Together, they are formidable and versatile, with the long-limbed, 188cm Wilson now more comfortable on the wing as a result of Tilly Garrett having become the T-birds’ more regular starter at GD.

“To be thrown at wing defence, well, it’s more appreciating the position, cos I didn’t know that wing defence was that much work!’’ Wilson says. “So the more I appreciate the position is the more I am getting to love the position and it bring another exciting level to my game.’’

Then a cheeky pause. “I mean, you might even see me at centre one day…’’

Maybe. But not on the strength of what Wilson describes as her “atrocious” 2020 Test debut in the pivot against former England star Serena Guthrie. And not, if Wright has any say, at this World Cup.

“I know they’ve spoken about Latanya playing centre; I was thinking ‘You’re not playing centre, I’m not letting you out to play centre. Look at you! Look how good you’ve been!’

“And her feeding’s OK, but it’s not world class by any stretch of the imagination. But her defence is.’’

Latanya Wilson and Shamera Sterling were the backbone of the Thunderbirds’ 2023 Super Netball championship. Picture: Kelly Defina/Getty Images
Latanya Wilson and Shamera Sterling were the backbone of the Thunderbirds’ 2023 Super Netball championship. Picture: Kelly Defina/Getty Images

*****

Still months from her 22nd birthday, Wilson admits that even she is surprised to have done as well as she has, so fast.

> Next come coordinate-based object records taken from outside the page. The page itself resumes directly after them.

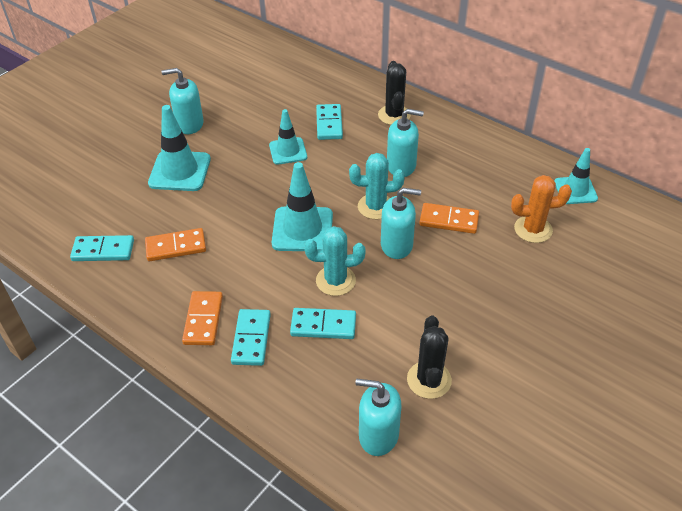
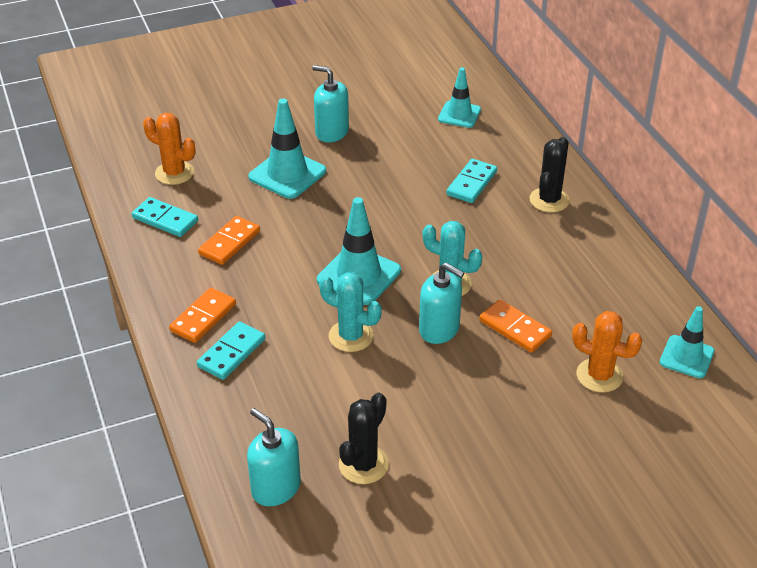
camera: 30 degrees right, 5 degrees down
(80, 207) = (174, 173): none -> orange cactus
(176, 247) = (229, 243): orange domino -> orange domino turned 75 degrees counterclockwise
(288, 151) = (406, 195): turquoise traffic cone -> turquoise traffic cone (459, 114)
(323, 325) = (305, 371): turquoise domino -> none
(401, 166) = (511, 254): turquoise soap dispenser -> none

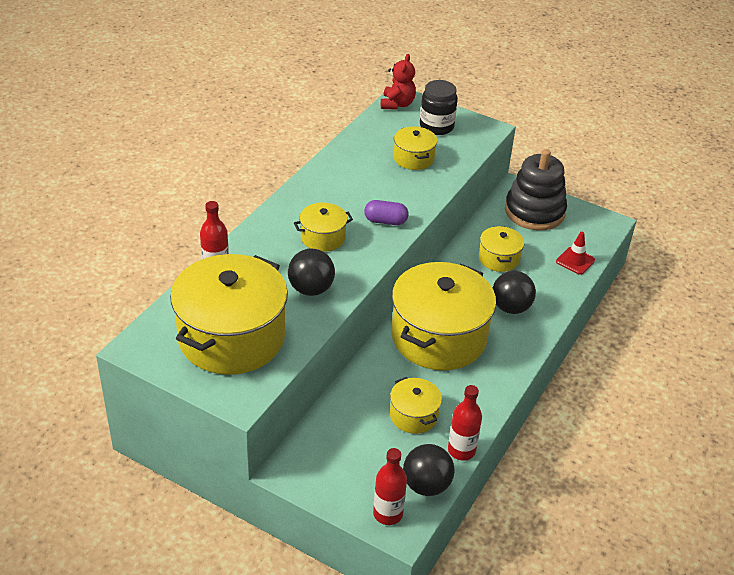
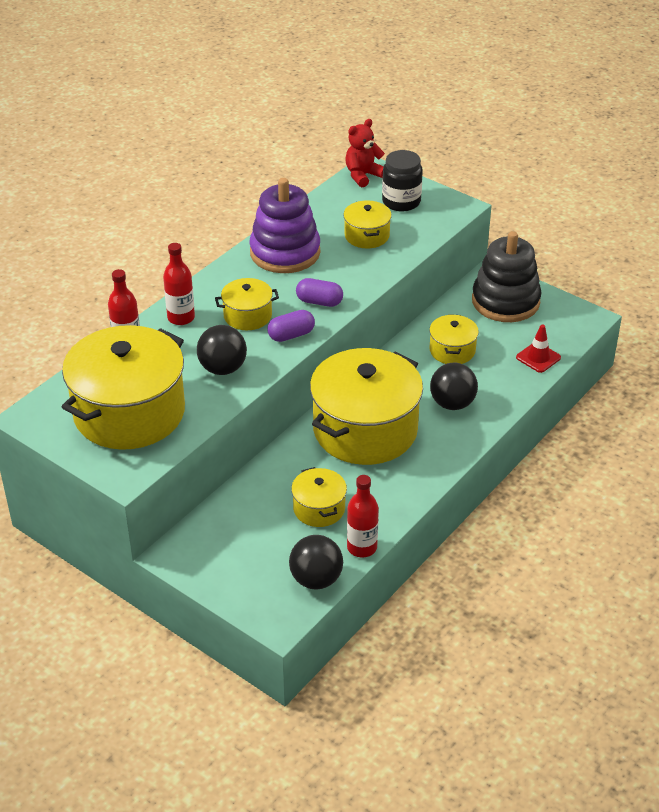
camera: 10 degrees right, 0 degrees up
(343, 177) = (285, 252): none -> purple stacking toy
(367, 254) = (291, 335): none -> purple capsule
(388, 514) = (269, 604): red bottle -> red bottle (181, 318)
(397, 104) = (363, 175): red teddy bear -> red teddy bear turned 150 degrees counterclockwise

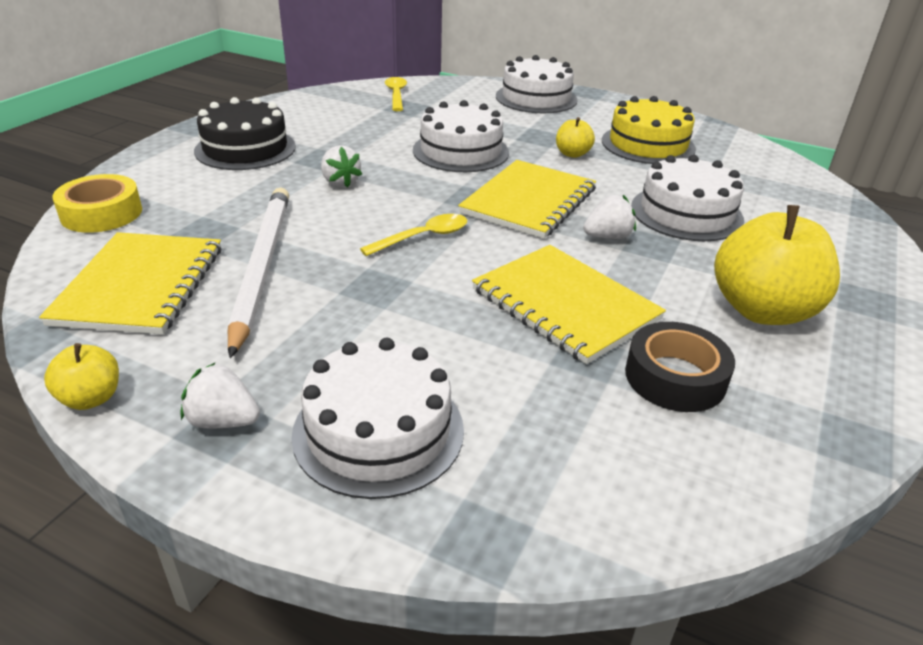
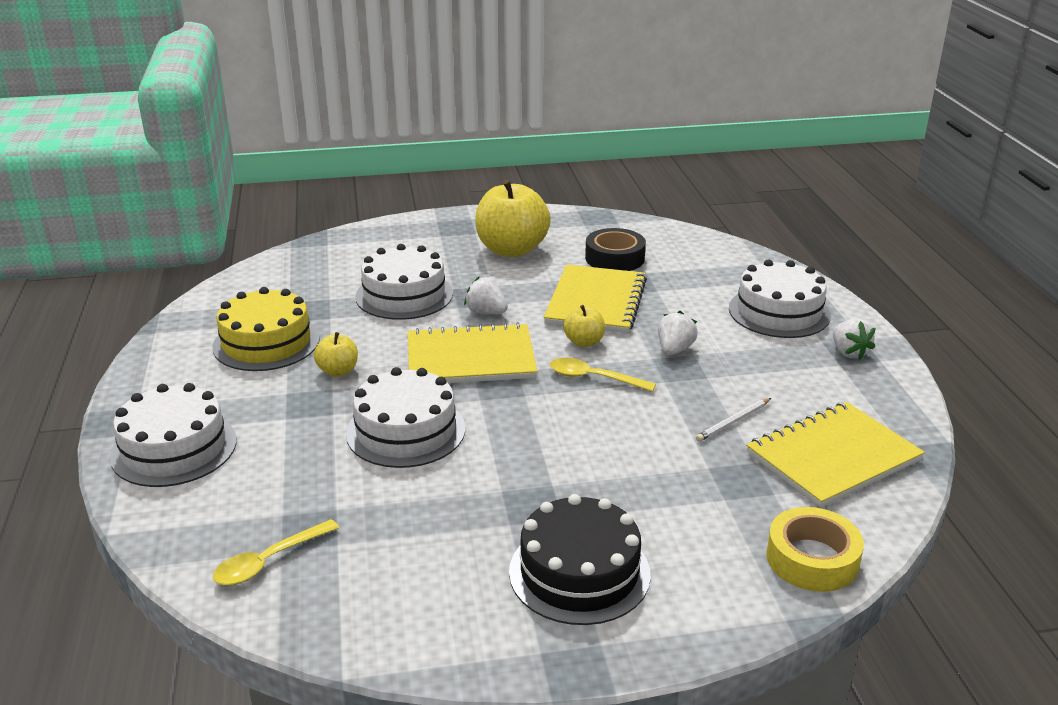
camera: 125 degrees left, 5 degrees down
(91, 398) = (912, 399): yellow apple -> yellow apple (584, 342)
(261, 267) = (733, 422): white pencil -> white pencil, size x0.41
(340, 182) = (564, 463): white strawberry -> white strawberry (674, 350)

”To be in the best league in the world and to be doing so good, like, it’s unbelievable. I’m 100 per cent sure it’s not me. That’s a fact. I’m sure it’s not me. It has to be God.’’

Managed by a pastor, Derrick Brown, Wilson says she “can’t go nowhere without prayin’!” She attended church regularly with ex-Thunderbirds Shadine van der Merwe and Lenize Potgeiter, who will be representing South Africa in Cape Town.

Mum Carol will be following the World Cup from Kingston while caring for the family’s two youngest children; without the funds to pay for her sisters to attend, Wilson will instead be relying on her Jamaican and extended netball “family” for in-person support.

She admits she learnt plenty from her first pinnacle event, the Commonwealth Games.

Silver in Birmingham, gold in South Africa? Jamaica has emerged as a genuine netball power with the rise of a golden generation including Latanya Wilson. Picture: Stephen Pond/Getty Images
Silver in Birmingham, gold in South Africa? Jamaica has emerged as a genuine netball power with the rise of a golden generation including Latanya Wilson. Picture: Stephen Pond/Getty Images

“Should be kinda shittin’ my pants up but I didn’t,’’ Wilson says, in her inimitable fashion. “It was an amazing experience, Words literally can’t explain how I felt, just being there, seeing the crowd, everyone cheering for Jamaica. It’s that feeling where you feel fulfil and so grateful for everything.

“One of the big key thing that I took away from Commonwealth Games is how to handle the pressure of competing at the highest level. Oh my God, it can be crazy, nerve-wracking.

“In the moment, you feel like you just want to die but you don’t know how to die! But it’s those moments where you just have to stand up to the challenge and being part of that team for Jamaica to be given a silver medal, it’s just amazing.

“To play in the final, which Jamaica haven’t for a long time, was quite tremendous and I have learned how to actually appreciate the opportunity to represent my country on the biggest stage.

“It’s reminding yourself sometimes that you are living the life of so many young girls.’’

While, always, remembering a brother she still feels beside her, boasting about a sister who is where he always hoped she would be.